With that hearing loss came the loss of my music, my job of 22 years, my church ministry, my friends, and my self worth.
Nevertheless, I would have to say I am thankful for Meniere’s. God has brought some incredible people into my life who share this disease. Through them I have seen compassion, perseverance, and inspiration I never thought possible. I pray that having this disease will bring about some good and God will give me new purpose, goals, and value.

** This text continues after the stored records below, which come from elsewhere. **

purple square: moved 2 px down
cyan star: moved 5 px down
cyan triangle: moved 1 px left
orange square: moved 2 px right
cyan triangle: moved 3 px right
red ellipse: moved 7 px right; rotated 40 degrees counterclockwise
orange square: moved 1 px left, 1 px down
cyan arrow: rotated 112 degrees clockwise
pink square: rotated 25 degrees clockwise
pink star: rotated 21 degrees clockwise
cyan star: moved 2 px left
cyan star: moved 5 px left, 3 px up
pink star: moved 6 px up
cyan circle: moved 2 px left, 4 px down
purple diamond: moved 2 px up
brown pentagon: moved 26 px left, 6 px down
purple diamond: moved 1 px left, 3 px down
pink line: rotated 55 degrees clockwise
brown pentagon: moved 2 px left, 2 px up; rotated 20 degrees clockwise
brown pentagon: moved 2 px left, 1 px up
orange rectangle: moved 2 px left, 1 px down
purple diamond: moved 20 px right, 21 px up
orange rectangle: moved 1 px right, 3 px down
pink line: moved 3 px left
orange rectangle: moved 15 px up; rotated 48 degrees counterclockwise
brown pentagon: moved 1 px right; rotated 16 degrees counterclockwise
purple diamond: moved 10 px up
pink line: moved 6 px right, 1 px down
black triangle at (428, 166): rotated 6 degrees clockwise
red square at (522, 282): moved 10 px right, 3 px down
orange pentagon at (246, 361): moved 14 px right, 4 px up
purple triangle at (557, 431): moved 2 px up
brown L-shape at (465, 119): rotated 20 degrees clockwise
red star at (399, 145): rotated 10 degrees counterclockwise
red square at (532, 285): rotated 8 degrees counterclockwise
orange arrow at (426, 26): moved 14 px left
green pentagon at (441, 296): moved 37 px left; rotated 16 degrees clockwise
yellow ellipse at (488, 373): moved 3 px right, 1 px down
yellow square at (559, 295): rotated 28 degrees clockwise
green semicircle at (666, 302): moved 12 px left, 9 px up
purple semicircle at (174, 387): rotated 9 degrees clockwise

I continue aural rehabilitation with the cochlear implant and I’ve also learned some American Sign Language. I have found a new job. I was able to walk down the aisle at my daughter’s wedding! I have taken an online course to become a Hearing Loss Support Specialist. I founded Meniere’s Resources, Inc., and am actively working to make that dream become reality. I have also been appointed as the “late-deafened adult” representative to the Relay Missouri Advisory Council to the Missouri Public Commision, helping provide telecommunication devices to people who have disabilities.
I end this story with a quote from the Apostle Paul in II Corinthians 1:3–4: “Blessed be the God and Father of our Lord Jesus Christ, the Father of mercies and God of all comfort who comforts us in all our affliction so that we will be able to comfort those who are in any affliction with the comfort with which we ourselves are comforted by God.”